=== EXERCISE MATERIAL ===

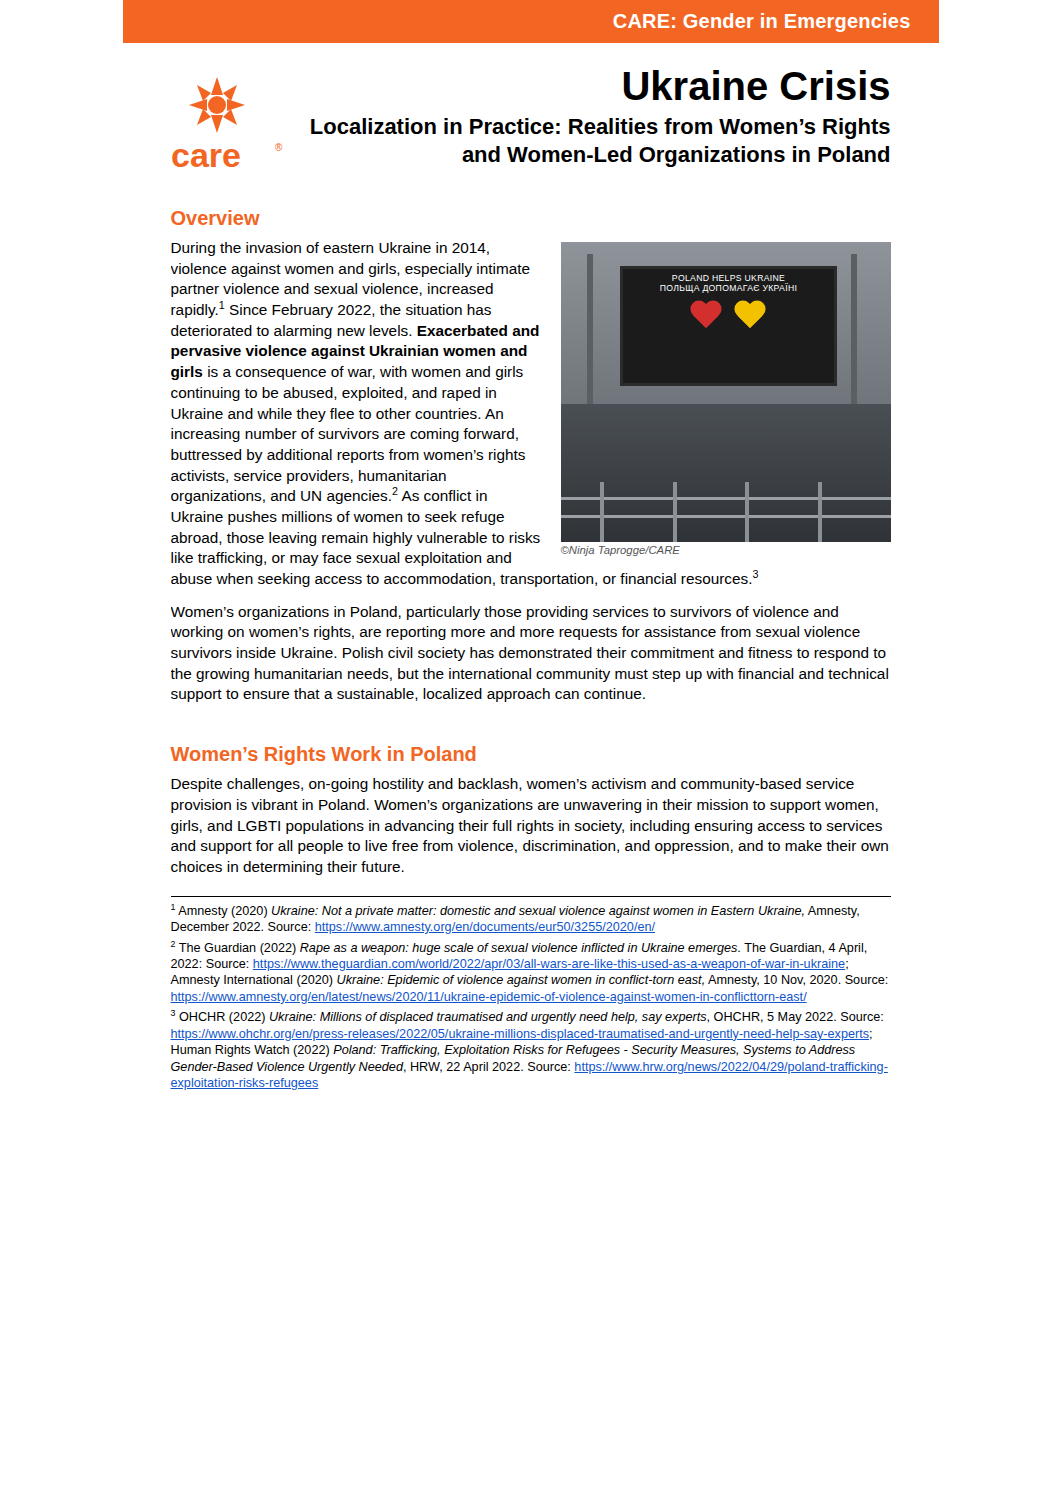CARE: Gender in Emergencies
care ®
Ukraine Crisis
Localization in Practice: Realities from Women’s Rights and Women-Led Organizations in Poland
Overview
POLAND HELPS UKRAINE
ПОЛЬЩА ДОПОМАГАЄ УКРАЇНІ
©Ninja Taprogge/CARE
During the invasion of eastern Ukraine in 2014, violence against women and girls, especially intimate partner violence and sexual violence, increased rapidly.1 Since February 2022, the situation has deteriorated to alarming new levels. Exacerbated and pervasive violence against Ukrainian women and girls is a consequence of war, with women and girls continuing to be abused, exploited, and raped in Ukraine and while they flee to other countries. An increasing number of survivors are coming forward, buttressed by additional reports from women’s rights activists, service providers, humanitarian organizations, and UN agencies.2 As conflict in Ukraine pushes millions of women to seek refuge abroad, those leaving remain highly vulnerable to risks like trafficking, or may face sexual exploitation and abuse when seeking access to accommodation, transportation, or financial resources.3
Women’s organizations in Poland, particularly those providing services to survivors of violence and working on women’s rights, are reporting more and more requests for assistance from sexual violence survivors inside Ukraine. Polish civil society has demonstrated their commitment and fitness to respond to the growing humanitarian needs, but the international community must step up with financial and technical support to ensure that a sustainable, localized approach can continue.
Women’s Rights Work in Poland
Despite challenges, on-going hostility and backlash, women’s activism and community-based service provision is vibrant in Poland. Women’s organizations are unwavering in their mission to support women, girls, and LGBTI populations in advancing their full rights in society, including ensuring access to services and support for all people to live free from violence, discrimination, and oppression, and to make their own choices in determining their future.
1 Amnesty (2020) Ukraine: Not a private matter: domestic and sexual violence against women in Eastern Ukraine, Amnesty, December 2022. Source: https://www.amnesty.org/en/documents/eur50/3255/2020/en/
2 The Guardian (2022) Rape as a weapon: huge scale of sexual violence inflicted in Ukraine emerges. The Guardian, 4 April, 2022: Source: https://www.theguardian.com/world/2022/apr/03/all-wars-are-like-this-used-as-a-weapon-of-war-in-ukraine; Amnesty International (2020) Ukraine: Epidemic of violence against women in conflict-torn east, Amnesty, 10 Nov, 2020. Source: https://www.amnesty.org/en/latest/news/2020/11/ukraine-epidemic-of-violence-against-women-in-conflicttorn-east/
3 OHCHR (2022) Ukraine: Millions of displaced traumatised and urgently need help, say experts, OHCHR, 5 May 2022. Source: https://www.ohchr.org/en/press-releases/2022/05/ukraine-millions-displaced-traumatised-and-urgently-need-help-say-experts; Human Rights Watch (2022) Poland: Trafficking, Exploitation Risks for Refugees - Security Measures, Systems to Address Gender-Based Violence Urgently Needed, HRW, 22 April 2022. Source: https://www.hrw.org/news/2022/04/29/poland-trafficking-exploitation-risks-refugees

===
=== EXERCISE MATERIAL ===

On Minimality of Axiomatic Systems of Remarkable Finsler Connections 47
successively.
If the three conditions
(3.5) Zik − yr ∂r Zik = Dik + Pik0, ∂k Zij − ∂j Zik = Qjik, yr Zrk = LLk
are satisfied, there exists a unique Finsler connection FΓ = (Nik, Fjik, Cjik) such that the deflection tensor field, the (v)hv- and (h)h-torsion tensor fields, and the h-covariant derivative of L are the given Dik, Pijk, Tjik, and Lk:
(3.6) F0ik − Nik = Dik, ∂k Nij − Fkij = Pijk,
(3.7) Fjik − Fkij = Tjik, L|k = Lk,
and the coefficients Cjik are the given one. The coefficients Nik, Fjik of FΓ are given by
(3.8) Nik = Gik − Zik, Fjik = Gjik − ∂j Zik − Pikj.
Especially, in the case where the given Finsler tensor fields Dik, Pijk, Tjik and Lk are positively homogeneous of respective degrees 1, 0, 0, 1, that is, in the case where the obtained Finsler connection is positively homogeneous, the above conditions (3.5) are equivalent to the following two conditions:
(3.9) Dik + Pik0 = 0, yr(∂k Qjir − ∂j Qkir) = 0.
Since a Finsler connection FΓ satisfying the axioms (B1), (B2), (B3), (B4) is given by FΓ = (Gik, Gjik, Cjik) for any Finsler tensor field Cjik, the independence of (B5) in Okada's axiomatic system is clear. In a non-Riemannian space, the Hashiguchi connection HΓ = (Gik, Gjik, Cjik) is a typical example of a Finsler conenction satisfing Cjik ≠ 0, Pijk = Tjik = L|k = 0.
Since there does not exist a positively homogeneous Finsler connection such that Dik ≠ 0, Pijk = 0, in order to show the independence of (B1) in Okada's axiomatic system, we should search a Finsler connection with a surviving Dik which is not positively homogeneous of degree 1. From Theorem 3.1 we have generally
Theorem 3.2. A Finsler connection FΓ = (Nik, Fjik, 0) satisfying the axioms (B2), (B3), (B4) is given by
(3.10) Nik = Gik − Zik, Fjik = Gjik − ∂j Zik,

===
=== EXERCISE MATERIAL ===

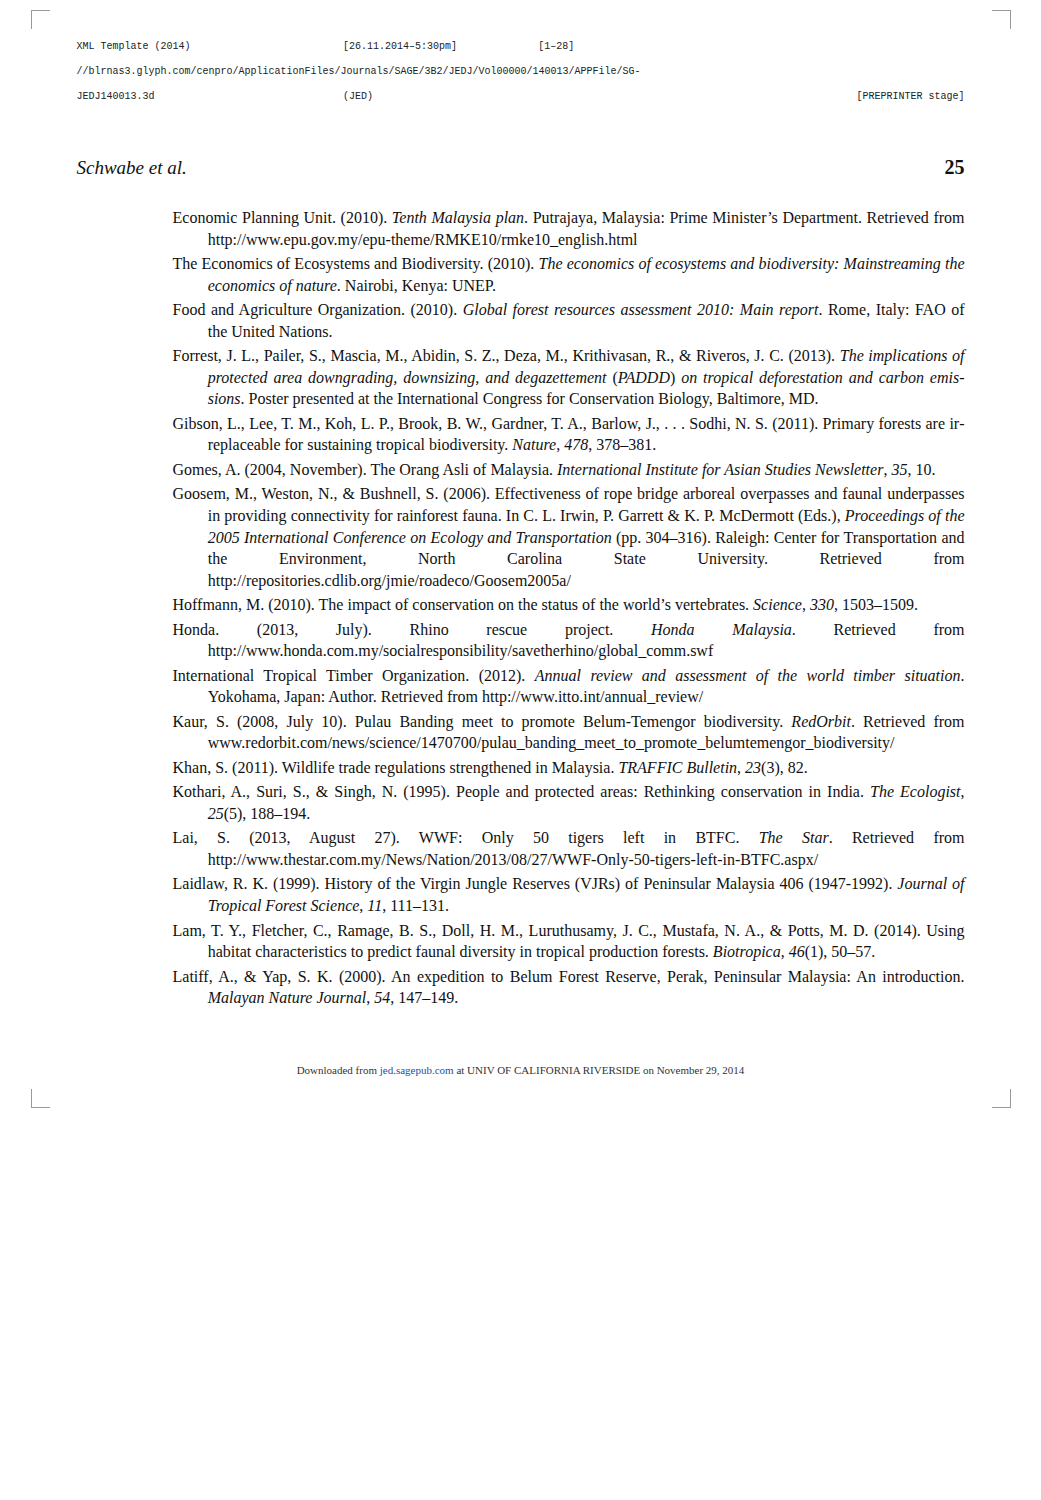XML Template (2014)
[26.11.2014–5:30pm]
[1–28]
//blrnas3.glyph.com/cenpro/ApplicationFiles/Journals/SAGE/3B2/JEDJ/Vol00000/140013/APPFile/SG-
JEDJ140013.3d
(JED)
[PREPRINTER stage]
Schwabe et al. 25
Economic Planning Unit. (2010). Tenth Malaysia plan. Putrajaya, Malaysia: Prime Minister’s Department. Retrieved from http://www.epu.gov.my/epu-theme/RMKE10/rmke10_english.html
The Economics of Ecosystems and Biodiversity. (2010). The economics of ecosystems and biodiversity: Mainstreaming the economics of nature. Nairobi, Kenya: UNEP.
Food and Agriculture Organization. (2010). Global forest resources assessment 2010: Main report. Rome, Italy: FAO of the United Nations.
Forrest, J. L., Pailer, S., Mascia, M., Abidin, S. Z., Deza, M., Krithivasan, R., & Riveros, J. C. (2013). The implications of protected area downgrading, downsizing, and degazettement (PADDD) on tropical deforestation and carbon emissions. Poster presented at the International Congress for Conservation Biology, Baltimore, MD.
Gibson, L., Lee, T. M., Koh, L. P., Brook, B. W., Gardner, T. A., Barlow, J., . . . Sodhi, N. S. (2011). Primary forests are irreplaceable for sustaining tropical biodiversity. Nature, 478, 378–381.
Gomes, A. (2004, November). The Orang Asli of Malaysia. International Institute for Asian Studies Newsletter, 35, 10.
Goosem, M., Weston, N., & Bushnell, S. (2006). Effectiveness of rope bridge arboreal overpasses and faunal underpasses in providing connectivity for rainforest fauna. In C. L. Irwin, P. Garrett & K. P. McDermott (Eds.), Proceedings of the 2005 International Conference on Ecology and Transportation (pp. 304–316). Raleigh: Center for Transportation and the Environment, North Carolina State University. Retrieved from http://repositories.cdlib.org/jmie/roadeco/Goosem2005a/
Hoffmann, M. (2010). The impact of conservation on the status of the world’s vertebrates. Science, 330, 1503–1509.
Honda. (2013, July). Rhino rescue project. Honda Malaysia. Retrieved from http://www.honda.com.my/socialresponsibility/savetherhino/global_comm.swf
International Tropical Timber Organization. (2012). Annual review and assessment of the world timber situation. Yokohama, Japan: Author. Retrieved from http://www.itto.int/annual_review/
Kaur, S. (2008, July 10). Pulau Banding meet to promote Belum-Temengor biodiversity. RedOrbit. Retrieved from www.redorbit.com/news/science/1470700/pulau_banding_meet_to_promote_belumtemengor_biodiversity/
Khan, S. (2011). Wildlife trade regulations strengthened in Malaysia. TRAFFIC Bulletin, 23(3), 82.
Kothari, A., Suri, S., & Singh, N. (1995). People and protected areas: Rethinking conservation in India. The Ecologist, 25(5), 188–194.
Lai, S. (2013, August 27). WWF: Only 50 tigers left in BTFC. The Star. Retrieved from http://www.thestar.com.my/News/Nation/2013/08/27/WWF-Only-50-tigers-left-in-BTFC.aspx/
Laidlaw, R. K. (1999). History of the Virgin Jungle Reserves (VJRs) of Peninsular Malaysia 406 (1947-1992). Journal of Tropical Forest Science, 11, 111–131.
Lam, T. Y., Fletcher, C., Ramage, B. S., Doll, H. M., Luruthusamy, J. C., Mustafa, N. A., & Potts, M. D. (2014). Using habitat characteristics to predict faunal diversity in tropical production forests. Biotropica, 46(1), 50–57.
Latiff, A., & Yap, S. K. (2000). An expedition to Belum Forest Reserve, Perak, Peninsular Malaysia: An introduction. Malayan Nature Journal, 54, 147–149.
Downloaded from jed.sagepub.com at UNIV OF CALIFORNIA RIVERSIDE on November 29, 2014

===

* **EXERCISE DIRECTIONS**
If a line in the material holds "like", copy it.

* **RESULT OF THIS TASK**
During the invasion of eastern Ukraine in 2014, violence against women and girls, especially intimate partner violence and sexual violence, increased rapidly.1 Since February 2022, the situation has deteriorated to alarming new levels. Exacerbated and pervasive violence against Ukrainian women and girls is a consequence of war, with women and girls continuing to be abused, exploited, and raped in Ukraine and while they flee to other countries. An increasing number of survivors are coming forward, buttressed by additional reports from women’s rights activists, service providers, humanitarian organizations, and UN agencies.2 As conflict in Ukraine pushes millions of women to seek refuge abroad, those leaving remain highly vulnerable to risks like trafficking, or may face sexual exploitation and abuse when seeking access to accommodation, transportation, or financial resources.3
2 The Guardian (2022) Rape as a weapon: huge scale of sexual violence inflicted in Ukraine emerges. The Guardian, 4 April, 2022: Source: https://www.theguardian.com/world/2022/apr/03/all-wars-are-like-this-used-as-a-weapon-of-war-in-ukraine; Amnesty International (2020) Ukraine: Epidemic of violence against women in conflict-torn east, Amnesty, 10 Nov, 2020. Source: https://www.amnesty.org/en/latest/news/2020/11/ukraine-epidemic-of-violence-against-women-in-conflicttorn-east/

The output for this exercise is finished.